Cancel Culture oder die Grenzen des Zumutbaren
Ob Cancel Culture nur zum emotional aufgeladenen Modewort geronnen ist, untersuchen die verschiedenen Beiträge unseres aktuellen Wochenthemas unter anderem im Gespräch mit einem Kulturphilosophen und am Beispiel zweier Heilbronner Kulturskandale.
Sind wir zu empfindlich, zu schnell beleidigt? Wo liegen die Grenzen des Zumutbaren? Ist Cancel Culture als politisches Schlagwort ein ideologischer Kampfbegriff, der gerne von Rechtspopulisten genutzt wird, um berechtigte Proteste zu verunglimpfen? Der Begriff aus dem englischen Sprachraum beschreibt - wortwörtlich übersetzt - erst einmal Ungeheuerliches: die Praxis, etwas auszuradieren, zu löschen. Im weitesten Sinne sollen Personen oder Organisationen sozial ausgeschlossen werden, denen beleidigende oder diskriminierende Aussagen vorgeworfen werden. Das heißt, ihnen soll die öffentliche Plattform entzogen werden.

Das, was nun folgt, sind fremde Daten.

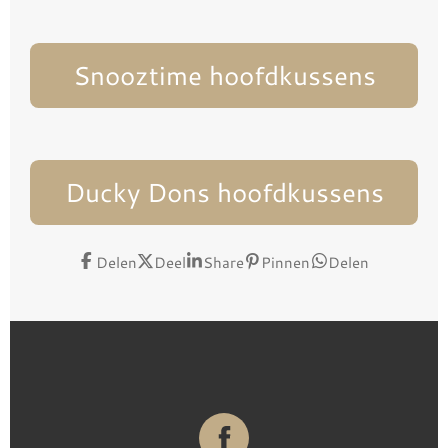
Snooztime hoofdkussens
Ducky Dons hoofdkussens
Delen
Deel
Share
Pinnen
Delen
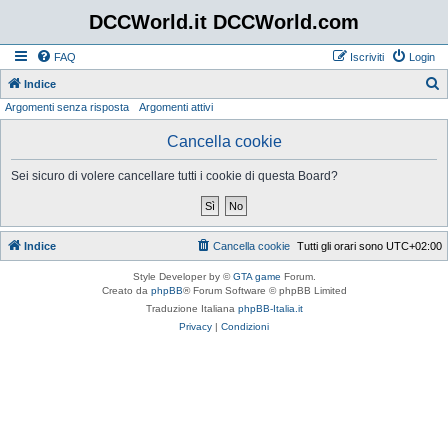
DCCWorld.it DCCWorld.com
FAQ
Iscriviti
Login
Indice
Argomenti senza risposta
Argomenti attivi
e
r
Cancella cookie
c
Sei sicuro di volere cancellare tutti i cookie di questa Board?
a
Indice
Cancella cookie
Tutti gli orari sono
UTC+02:00
Style Developer by ©
GTA game
Forum.
Creato da
phpBB
® Forum Software © phpBB Limited
Traduzione Italiana
phpBB-Italia.it
Privacy
|
Condizioni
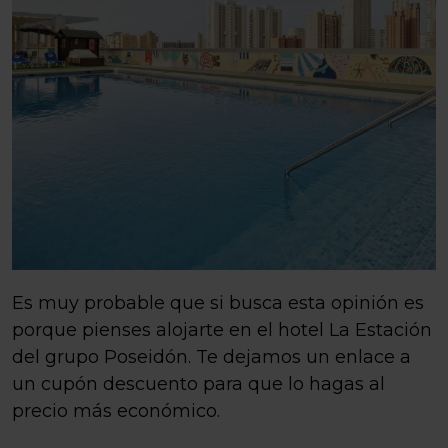
Es muy probable que si busca esta opinión es
porque pienses alojarte en el hotel La Estación
del grupo Poseidón. Te dejamos un enlace a
un cupón descuento para que lo hagas al
precio más económico.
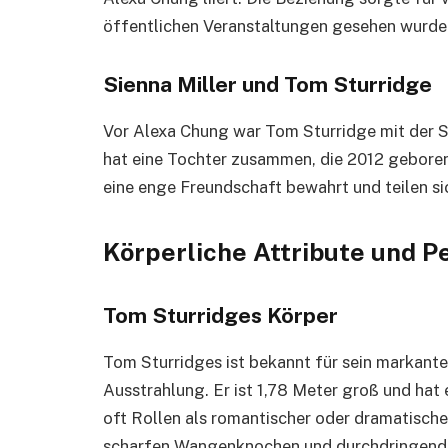
öffentlichen Veranstaltungen gesehen wurden.
Sienna Miller und Tom Sturridge
Vor Alexa Chung war Tom Sturridge mit der S
hat eine Tochter zusammen, die 2012 geboren
eine enge Freundschaft bewahrt und teilen si
Körperliche Attribute und P
Tom Sturridges Körper
Tom Sturridges ist bekannt für sein markant
Ausstrahlung. Er ist 1,78 Meter groß und hat e
oft Rollen als romantischer oder dramatische
scharfen Wangenknochen und durchdringende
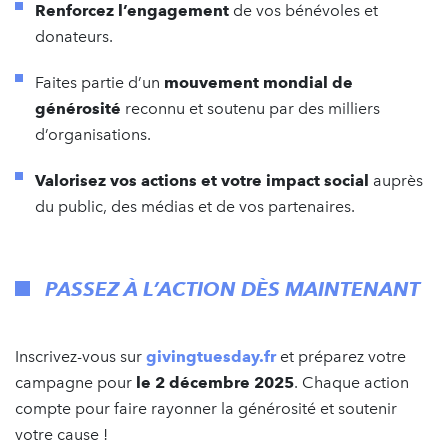
Renforcez l’engagement
de vos bénévoles et
donateurs.
Faites partie d’un
mouvement mondial de
générosité
reconnu et soutenu par des milliers
d’organisations.
Valorisez vos actions et votre impact social
auprès
du public, des médias et de vos partenaires.
PASSEZ À L’ACTION DÈS MAINTENANT
Inscrivez-vous sur
givingtuesday.fr
et préparez votre
campagne pour
le 2 décembre 2025
. Chaque action
compte pour faire rayonner la générosité et soutenir
votre cause !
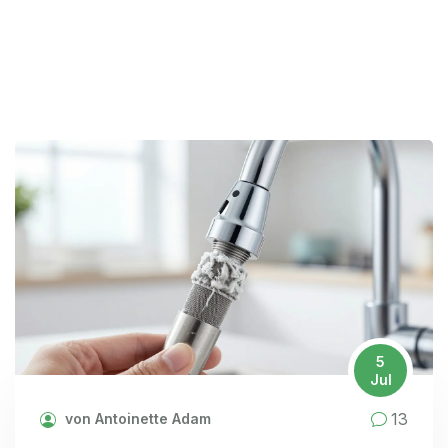
5
Jul
13
von Antoinette Adam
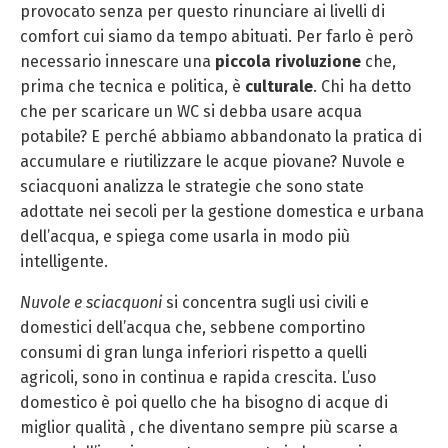
provocato senza per questo rinunciare ai livelli di
comfort cui siamo da tempo abituati. Per farlo è però
necessario innescare una
piccola rivoluzione
che,
prima che tecnica e politica, è
culturale
. Chi ha detto
che per scaricare un WC si debba usare acqua
potabile? E perché abbiamo abbandonato la pratica di
accumulare e riutilizzare le acque piovane? Nuvole e
sciacquoni analizza le strategie che sono state
adottate nei secoli per la gestione domestica e urbana
dell’acqua, e spiega come usarla in modo più
intelligente.
Nuvole e sciacquoni
si concentra sugli usi civili e
domestici dell’acqua che, sebbene comportino
consumi di gran lunga inferiori rispetto a quelli
agricoli, sono in continua e rapida crescita. L’uso
domestico è poi quello che ha bisogno di acque di
miglior qualità , che diventano sempre più scarse a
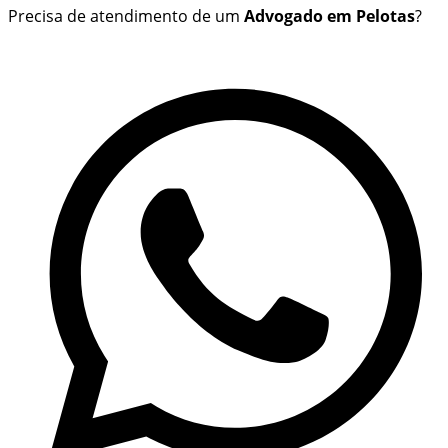
Precisa de atendimento de um
Advogado em Pelotas
?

Von den Gegnern dieser Tendenz als Absage-, Lösch- oder Zensurkultur popularisiert, ist das Phänomen nicht neu, dafür so ambivalent wie seine Kritiker und Verteidiger schwer einzuordnen sind. Der Vorwurf einer Cancel Culture bedeutet heute nicht selten eine Generalverurteilung nicht nur der politischen Linken. Auch liberale und konservative Künstler und Wissenschaftler sehen sich als Opfer, wenn sie nicht im Mainstream schwimmen.
Dass Cancel Culture nicht nur zum emotional aufgeladenen Modewort geronnen ist, untersuchen verschiedene Beiträge unseres aktuellen Wochenthemas. Zwei Kollegen erproben sich im Pro und Contra, ob Cancel Culture unsere Meinungsfreiheit bedroht. Im Interview äußert sich ein Kulturphilosoph zu den Fallstricken von Cancel Culture. Wir listen einige prominente Beispiele des Phänomens auf, fragen nach, ob Straßennamen bekennender Antisemiten wie Richard Wagner unkommentiert bleiben dürfen. Und erinnern an einen Heilbronner Theaterskandal, der bundesweit Furore machte und bei dem die Stadt, sein Theater und seine Besucher Haltung bewiesen.